Tra il 9 e il 15 novembre è partita l’ iniziativa “Mettiamoci in gioco”, in collaborazione e con il sostegno di Don Armando Zappolini.
Un’allenza strana: le Ferrovie con un uomo di Chiesa. Come nasce questa sinergia?
In verità collaboriamo da decenni con tanti “uomini di Chiesa”, molti dei quali impegnati in prima persona nell’affrontare i temi del disagio sociale, della povertà, dei flussi migratori nelle stazioni. L’iniziativa di cui stiamo parlando nasce dalla collaborazione tra Don Armando e il nostro centro polivalente Binario 95, gestito dalla cooperativa sociale Europe Consulting, che ospita persone senza dimora che gravano sull’area di Roma Termini. L’obiettivo di questo centro è contrastare l’esclusione sociale e il disagio che popola le stazioni, e permettere a queste persone di essere inserite in programmi di risocializzazione. Lì viene redatto un giornale di strada dalle stesse persone senza dimora che si chiama “Shaker”, che già tempo fa ha ospitato una campagna contro il gioco d’azzardo.

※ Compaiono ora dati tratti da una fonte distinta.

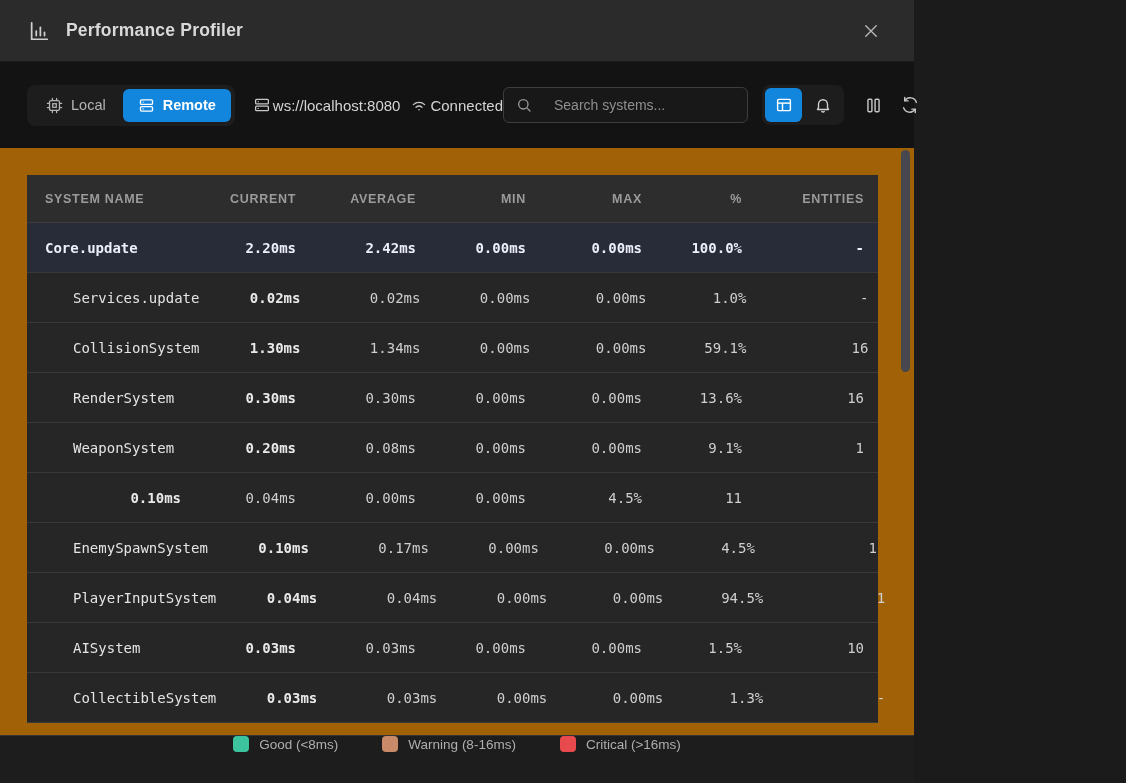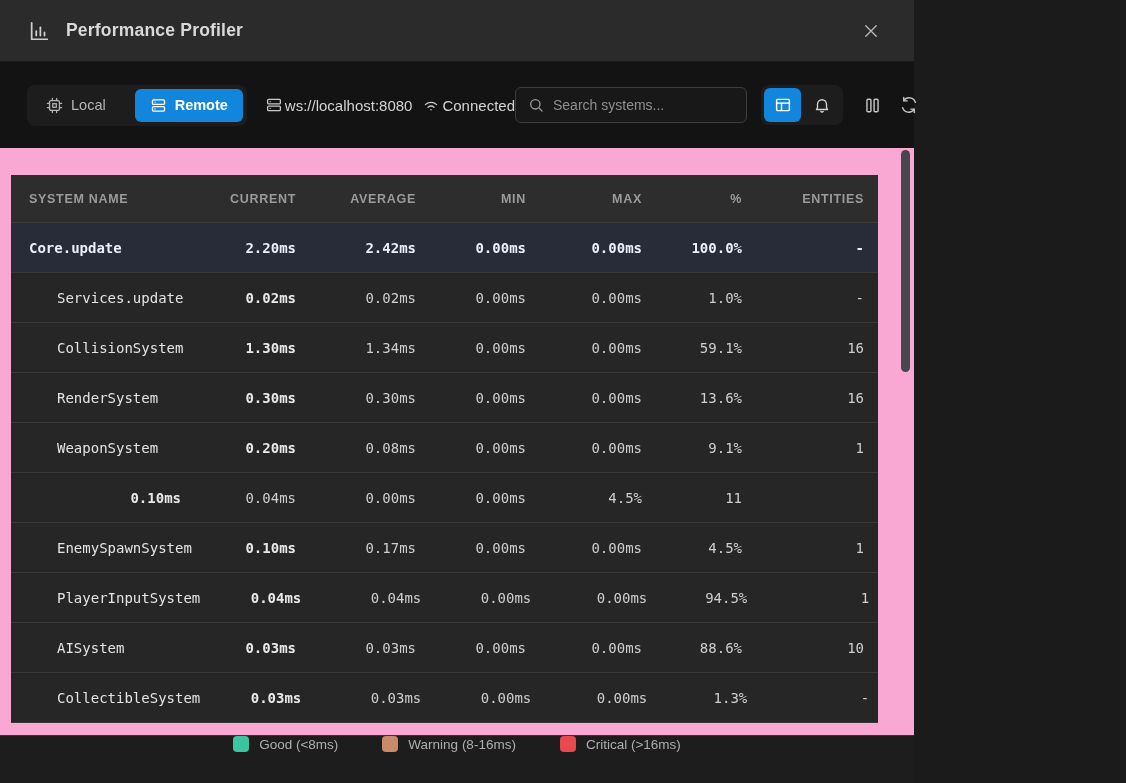--- a/index.html
+++ b/index.html
@@ -18,7 +18,7 @@
 
   
   .toolbar { height:86px; flex:0 0 86px; background:#131313; display:flex; align-items:center; padding:0 27px; }
-  .mode-group { background:#1d1d1d; border-radius:8px; padding:4px; display:flex; gap:14px; align-items:flex-end; }
+  .mode-group { background:#1d1d1d; border-radius:8px; padding:4px; display:flex; gap:2px; align-items:flex-end; }
   .tb-btn { display:flex; align-items:center; gap:8px; border:none; background:transparent; color:#b5b5b5; font-family:"Liberation Sans", sans-serif; font-size:14.5px; padding:8px 15px; border-radius:6px; cursor:pointer; }
   .tb-btn svg { width:17px; height:17px; }
   .tb-btn.active { background:#1285dc; color:#ffffff; font-weight:700; }

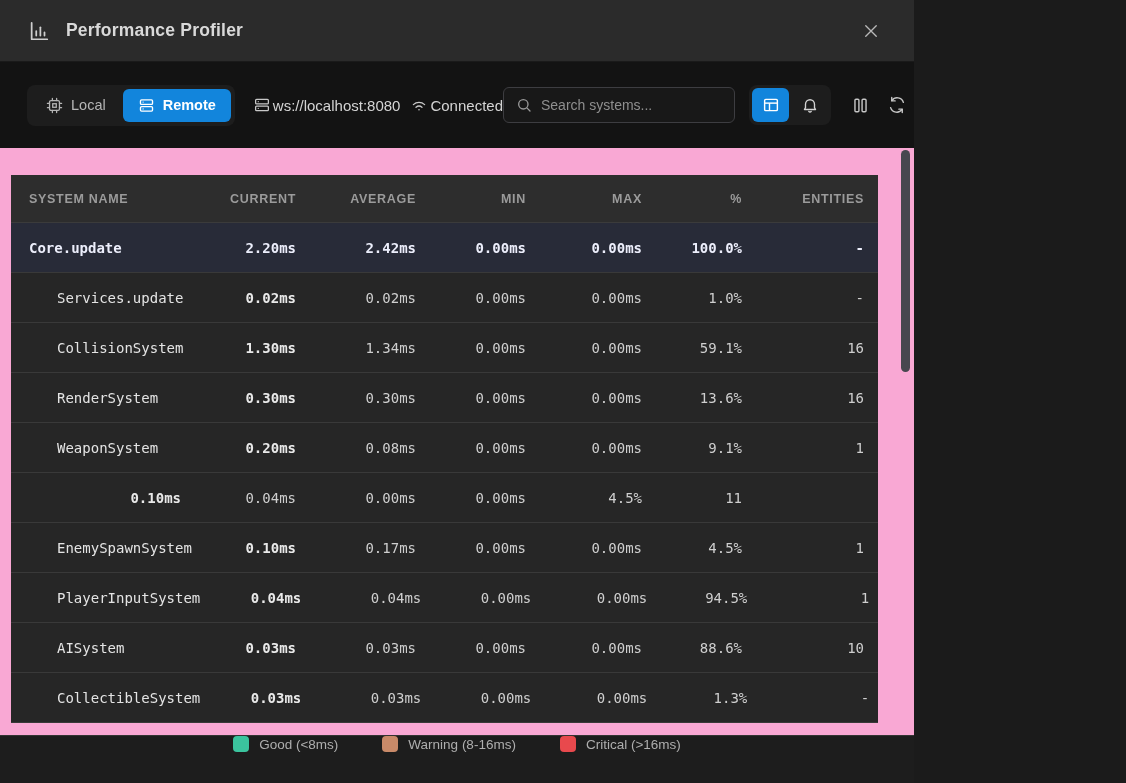--- a/index.html
+++ b/index.html
@@ -27,7 +27,7 @@
   .conn-info .endpoint { margin-right:10px; display:flex; align-items:center; gap:2px; }
   .conn-info .status { display:flex; align-items:center; gap:2px; }
   .toolbar .spacer { flex:1; }
-  .search-box { width:247px; height:36px; background:#181818; border:1px solid #3d3d41; border-radius:6px; display:flex; align-items:center; padding:0 12px; gap:9px; }
+  .search-box { width:247px; height:36px; background:#181818; border:1px solid #3d3d41; border-radius:6px; display:flex; align-items:center; padding:0 12px; gap:22px; }
   .search-box svg { width:16px; height:16px; color:#9a9a9a; flex:0 0 auto; }
   .search-box input { flex:1; background:transparent; border:none; outline:none; color:#d6d6d6; font-size:14px; font-family:"Liberation Sans", sans-serif; }
   .search-box input::placeholder { color:#8f8f8f; }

Grazie, dunque, a Don Armando. Ma lo Stato?
Su questo non posso che riprendere le parole del ministro Graziano Delrio, presente alla conferenza stampa di lancio della campagna Mettiamoci in Gioco, che ha rimarcato il fatto che “il Governo sta adottando provvedimenti per norme più stringenti nei confronti del gioco d’azzardo ed è al fianco di questa iniziativa”. Speriamo di vederne presto i frutti, proprio perché sono i più deboli i più esposti.

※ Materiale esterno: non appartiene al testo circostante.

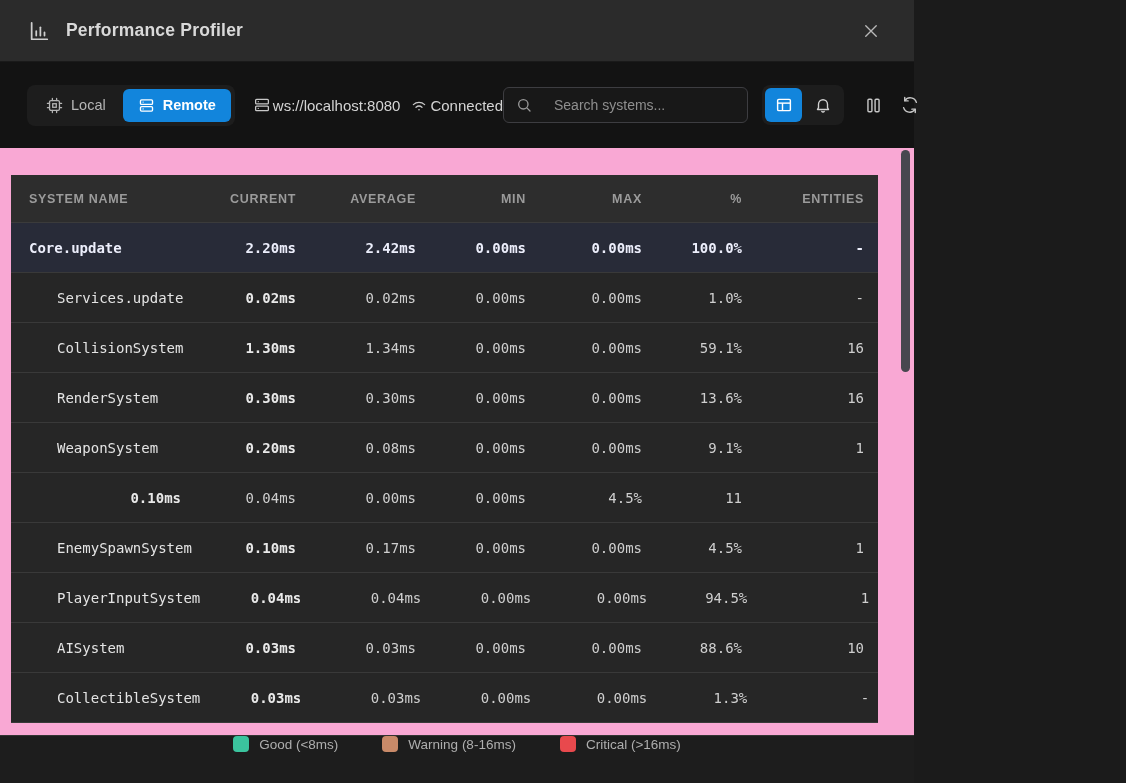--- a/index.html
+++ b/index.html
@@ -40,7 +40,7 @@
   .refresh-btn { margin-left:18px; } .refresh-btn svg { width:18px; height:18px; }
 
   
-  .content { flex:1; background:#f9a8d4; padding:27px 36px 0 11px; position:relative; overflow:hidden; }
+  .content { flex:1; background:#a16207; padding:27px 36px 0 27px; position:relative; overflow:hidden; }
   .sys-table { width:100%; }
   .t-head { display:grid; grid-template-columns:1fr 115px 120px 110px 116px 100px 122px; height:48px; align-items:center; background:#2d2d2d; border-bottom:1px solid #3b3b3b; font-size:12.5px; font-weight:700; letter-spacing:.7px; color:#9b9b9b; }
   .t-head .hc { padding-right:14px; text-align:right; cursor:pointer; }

Come si sviluppa “Mettiamoci in Gioco”?
Nella settimana dal 9 al 15 novembre il Gruppo Ferrovie dello Stato Italiane e la Campagna Mettiamoci in Gioco hanno agito insieme per sensibilizzare i cittadini sui rischi del gioco d’azzardo. Sui monitor di bordo delle Frecce Trenitalia e su quelli di Grandi Stazioni e Centostazioni è stato trasmesso lo spot della Campagna; negli Help Center di FS Italiane è stato distribuito materiale informativo; il magazine La Freccia di novembre ha dedicato due pagine al gioco d’azzardo e alla Campagna. La comunicazione è stata veicolata anche attraverso gli account social di FS Italiane con twitter e Youtube. Gli spot volevano far comprendere alle persone che giocano, ma anche ai loro familiari e amici e, più in generale, all’opinione pubblica, l’illusorietà dei messaggi di promozione del gioco d’azzardo, in particolare di quelli che promettono vincite facili. Promesse ingannevoli cui la Campagna risponde con lo slogan “Più giochi, più perdi. (È matematico!)”.
Ma a fianco di “Mettiamoci in Gioco” ci saranno ancora le “macchine da gioco”?

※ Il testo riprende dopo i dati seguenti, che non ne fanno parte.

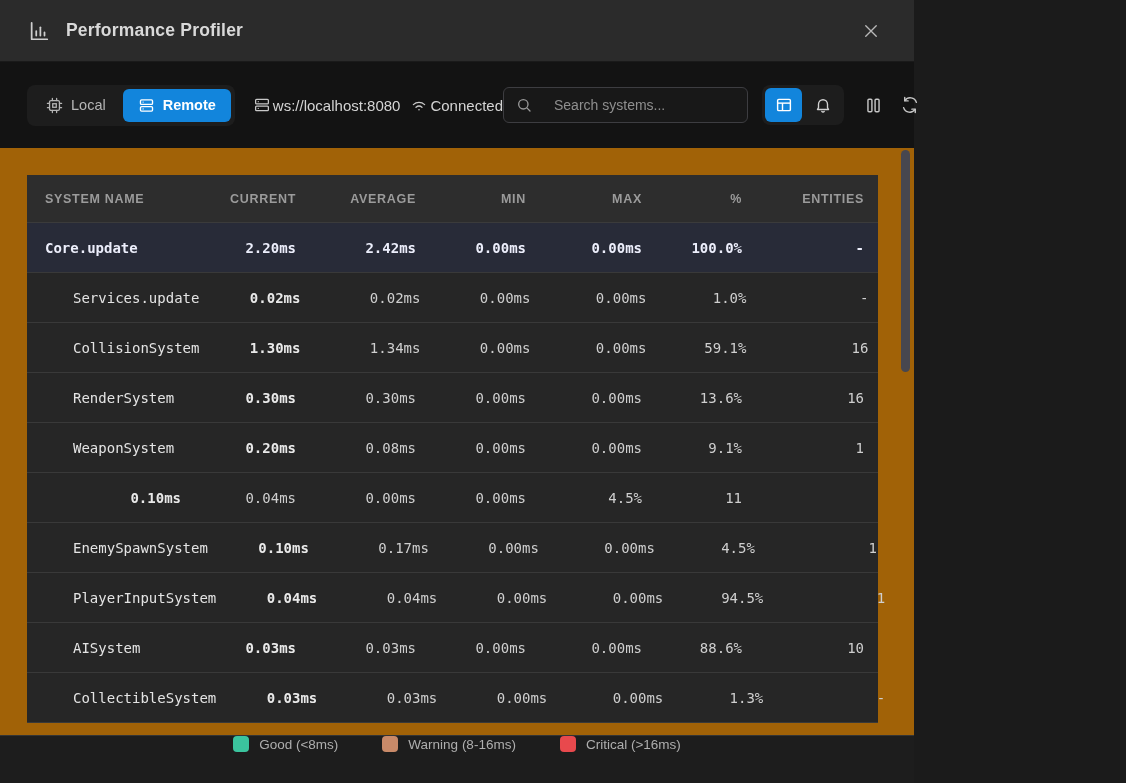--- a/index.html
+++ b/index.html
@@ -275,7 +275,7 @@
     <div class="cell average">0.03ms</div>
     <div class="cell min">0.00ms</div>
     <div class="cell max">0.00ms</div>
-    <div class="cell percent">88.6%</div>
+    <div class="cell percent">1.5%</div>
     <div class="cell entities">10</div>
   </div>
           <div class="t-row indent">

Ribadisco quanto detto dal nostro amministratore delegato in conferenza stampa. Questa campagna è una nuova occasione per far conoscere la patologia, fare prevenzione e dare un’opportunità di uscita a chi si è ammalato, proprio perché la ludopatia è un fenomeno che va fermato. E allora quale momento migliore del viaggio in treno, dell’attesa in stazione per riflettere su questo delicato argomento? Da qui deve nascere la forza che va messa a disposizione di chi è rimasto prigioniero di promesse ingannevoli legate al gioco e delle famiglie di queste persone che ne pagano le conseguenze. E quindi in coerenza con queste posizioni il nostro ad ha anche aggiunto che una volta portati a scadenza i contratti con gli esercizi commerciali che nelle stazioni hanno al loro interno anche macchine per il gioco d’azzardo, queste autorizzazioni non saranno più rinnovate. Ovviamente in tutto ciò non c’è nulla di illecito, ma occorre anche mantenere una coerenza etica per chi fa Csr e scegliersi i giusti compagni di viaggio. Per questo anche io recentemente ho declinato l’invito a partecipare a un convegno sui temi della Csr, perché tra le aziende presenti ce n’era una specializzata nel gioco d’azzardo. Peraltro, questo è un tema non nuovo e non risolto e pertanto lo ripropongo alla vostra attenzione, perché sarebbe interessante un ulteriore approfondimento: si può parlare di responsabilità sociale d’impresa anche per quelle imprese che nelle loro attività di produzione (del tutto lecita intendiamoci) producono beni o servizi che contrastano con la libertà, la dignità, l’incolumità fisica o psichica della persona?